0
0
ElasticsearchHow-ToIntermediate · 4 min read

How to Use Point in Time for Pagination in Elasticsearch

Use point_in_time (PIT) in Elasticsearch to create a consistent snapshot of your data for pagination. Open a PIT with POST /_search/point_in_time, then use the returned pit_id in your search queries with search_after to paginate reliably without missing or duplicating results.
📐

Syntax

The basic syntax involves three parts:

  • Open a PIT: Request a point in time snapshot to get a pit_id.
  • Search with PIT: Use the pit_id in your search query along with search_after for pagination.
  • Close the PIT: Optionally close the PIT to free resources.
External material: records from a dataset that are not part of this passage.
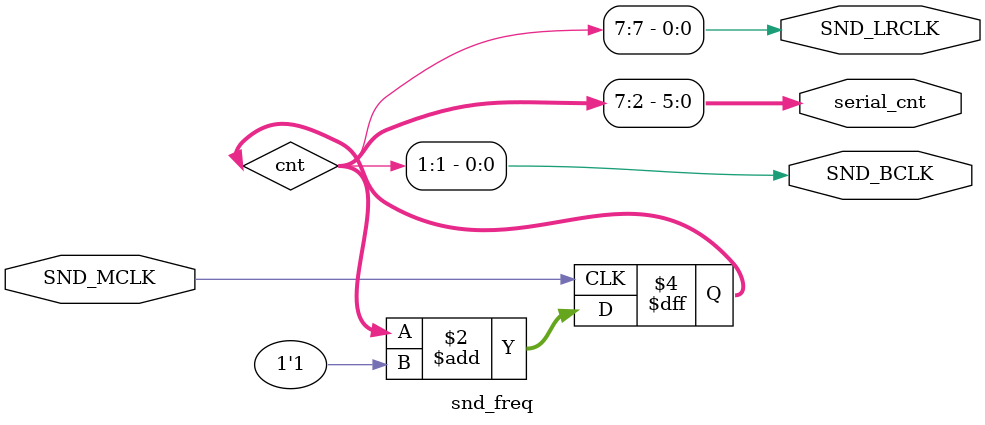
<source format=v>

module snd_freq
(
    input        SND_MCLK,
    output       SND_BCLK,
    output       SND_LRCLK,
    output [5:0] serial_cnt
);

reg [7:0] cnt = 8'h00;

always @ ( posedge SND_MCLK ) begin
    cnt <= cnt + 1'b1;
end

assign SND_BCLK = cnt[1];
assign SND_LRCLK = cnt[7];
assign serial_cnt = cnt[7:2];

endmodule // snd_freq

</source>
This keeps your pagination consistent even if data changes during navigation.

json
POST /_search/point_in_time
{
  "index": "your-index-name",
  "keep_alive": "1m"
}

POST /your-index-name/_search
{
  "size": 10,
  "pit": {
    "id": "<pit_id_from_previous_response>",
    "keep_alive": "1m"
  },
  "search_after": ["<sort_value_from_last_hit>"],
  "sort": [
    {"timestamp": "asc"},
    {"_shard_doc": "asc"}
  ]
}

DELETE /_search/point_in_time
{
  "id": "<pit_id>"
}
💻

Example

This example shows how to open a PIT, perform a paginated search using search_after, and then close the PIT.

json
POST /_search/point_in_time
{
  "index": "products",
  "keep_alive": "2m"
}

# Response:
# {
#   "pit_id": "DXF1ZXJ5QW5kRmV0Y2gBAAAAAAA..."
# }

POST /products/_search
{
  "size": 5,
  "pit": {
    "id": "DXF1ZXJ5QW5kRmV0Y2gBAAAAAAA...",
    "keep_alive": "2m"
  },
  "sort": [
    {"price": "asc"},
    {"_shard_doc": "asc"}
  ]
}

# Assume last hit sort values: [19.99, 12345]

POST /products/_search
{
  "size": 5,
  "pit": {
    "id": "DXF1ZXJ5QW5kRmV0Y2gBAAAAAAA...",
    "keep_alive": "2m"
  },
  "search_after": [19.99, 12345],
  "sort": [
    {"price": "asc"},
    {"_shard_doc": "asc"}
  ]
}

DELETE /_search/point_in_time
{
  "id": "DXF1ZXJ5QW5kRmV0Y2gBAAAAAAA..."
}
Output
{ "pit_id": "DXF1ZXJ5QW5kRmV0Y2gBAAAAAAA..." } { "hits": { "hits": [ {"_id": "1", "sort": [9.99, 10001]}, {"_id": "2", "sort": [14.99, 10002]}, {"_id": "3", "sort": [19.99, 12345]}, {"_id": "4", "sort": [24.99, 10004]}, {"_id": "5", "sort": [29.99, 10005]} ] } }
⚠️

Common Pitfalls

  • Not using search_after with PIT: This causes repeated results or missing pages.
  • Not sorting on unique fields: Always include a tiebreaker like _shard_doc to ensure stable sorting.
  • Forgetting to keep PIT alive: PIT expires after keep_alive time; extend it if pagination takes longer.
  • Not closing PIT: While optional, closing PIT frees cluster resources.
json
POST /products/_search
{
  "size": 5,
  "pit": {
    "id": "DXF1ZXJ5QW5kRmV0Y2gBAAAAAAA...",
    "keep_alive": "1m"
  },
  "sort": [
    {"price": "asc"}
  ]
  # Missing _shard_doc as tiebreaker
}

# Right way:
POST /products/_search
{
  "size": 5,
  "pit": {
    "id": "DXF1ZXJ5QW5kRmV0Y2gBAAAAAAA...",
    "keep_alive": "1m"
  },
  "sort": [
    {"price": "asc"},
    {"_shard_doc": "asc"}
  ]
}
📊

Quick Reference

Point in Time (PIT) Pagination Cheat Sheet:

StepActionNotes
1Open PITUse POST /_search/point_in_time with index and keep_alive
2Search with PITInclude pit_id and search_after with stable sort
3PaginateUse last hit's sort values in search_after
4Close PITOptional but recommended to free resources
StepActionNotes
1Open PITUse POST /_search/point_in_time with index and keep_alive
2Search with PITInclude pit_id and search_after with stable sort
3PaginateUse last hit's sort values in search_after
4Close PITOptional but recommended to free resources

Key Takeaways

Use point in time (PIT) to get a consistent snapshot for pagination in Elasticsearch.
Always combine PIT with search_after and a stable sort including a tiebreaker like _shard_doc.
Set and extend keep_alive to keep the PIT valid during pagination.
Close the PIT when done to free cluster resources.
Avoid using from/size for deep pagination; PIT with search_after is more efficient.